§ What to work on
Find the line with "left ankle: (375, 192)". Transcribe it and each later line of the data exactly, up to and including the last.

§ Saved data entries

____

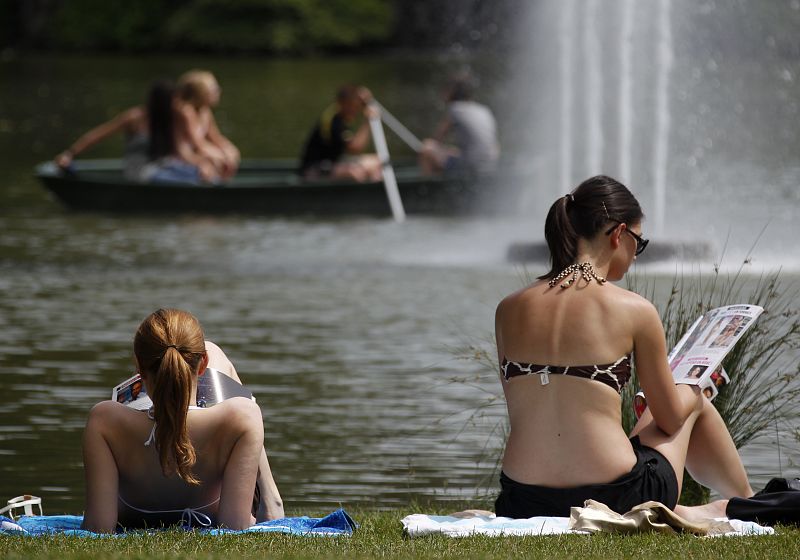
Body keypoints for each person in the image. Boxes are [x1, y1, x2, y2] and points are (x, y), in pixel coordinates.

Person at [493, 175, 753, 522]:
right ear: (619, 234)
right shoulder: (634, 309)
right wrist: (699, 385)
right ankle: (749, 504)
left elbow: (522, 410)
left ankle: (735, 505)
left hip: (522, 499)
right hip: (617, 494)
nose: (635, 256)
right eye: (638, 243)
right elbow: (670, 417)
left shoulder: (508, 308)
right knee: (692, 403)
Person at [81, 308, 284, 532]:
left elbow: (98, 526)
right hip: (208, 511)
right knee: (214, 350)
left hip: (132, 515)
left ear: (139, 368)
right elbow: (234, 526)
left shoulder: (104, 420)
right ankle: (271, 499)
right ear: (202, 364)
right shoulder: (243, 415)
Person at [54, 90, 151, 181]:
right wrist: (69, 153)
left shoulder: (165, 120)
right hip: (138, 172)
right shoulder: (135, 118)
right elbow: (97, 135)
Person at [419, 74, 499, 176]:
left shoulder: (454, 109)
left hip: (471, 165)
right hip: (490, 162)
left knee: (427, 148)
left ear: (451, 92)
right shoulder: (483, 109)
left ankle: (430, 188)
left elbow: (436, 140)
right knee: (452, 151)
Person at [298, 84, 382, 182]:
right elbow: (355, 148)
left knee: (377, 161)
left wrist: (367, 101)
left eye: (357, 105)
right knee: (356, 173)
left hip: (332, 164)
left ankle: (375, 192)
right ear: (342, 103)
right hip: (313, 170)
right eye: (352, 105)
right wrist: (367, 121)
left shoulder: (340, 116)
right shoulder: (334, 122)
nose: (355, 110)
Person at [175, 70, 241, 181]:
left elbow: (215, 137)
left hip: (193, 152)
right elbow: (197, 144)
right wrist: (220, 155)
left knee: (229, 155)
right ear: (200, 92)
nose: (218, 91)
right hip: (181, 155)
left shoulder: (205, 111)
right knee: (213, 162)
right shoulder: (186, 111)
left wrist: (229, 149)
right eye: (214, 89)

____

§ Output of the task
left ankle: (375, 192)
right ear: (342, 103)
right hip: (313, 170)
right eye: (352, 105)
right wrist: (367, 121)
left shoulder: (340, 116)
right shoulder: (334, 122)
nose: (355, 110)
Person at [175, 70, 241, 181]:
left elbow: (215, 137)
left hip: (193, 152)
right elbow: (197, 144)
right wrist: (220, 155)
left knee: (229, 155)
right ear: (200, 92)
nose: (218, 91)
right hip: (181, 155)
left shoulder: (205, 111)
right knee: (213, 162)
right shoulder: (186, 111)
left wrist: (229, 149)
right eye: (214, 89)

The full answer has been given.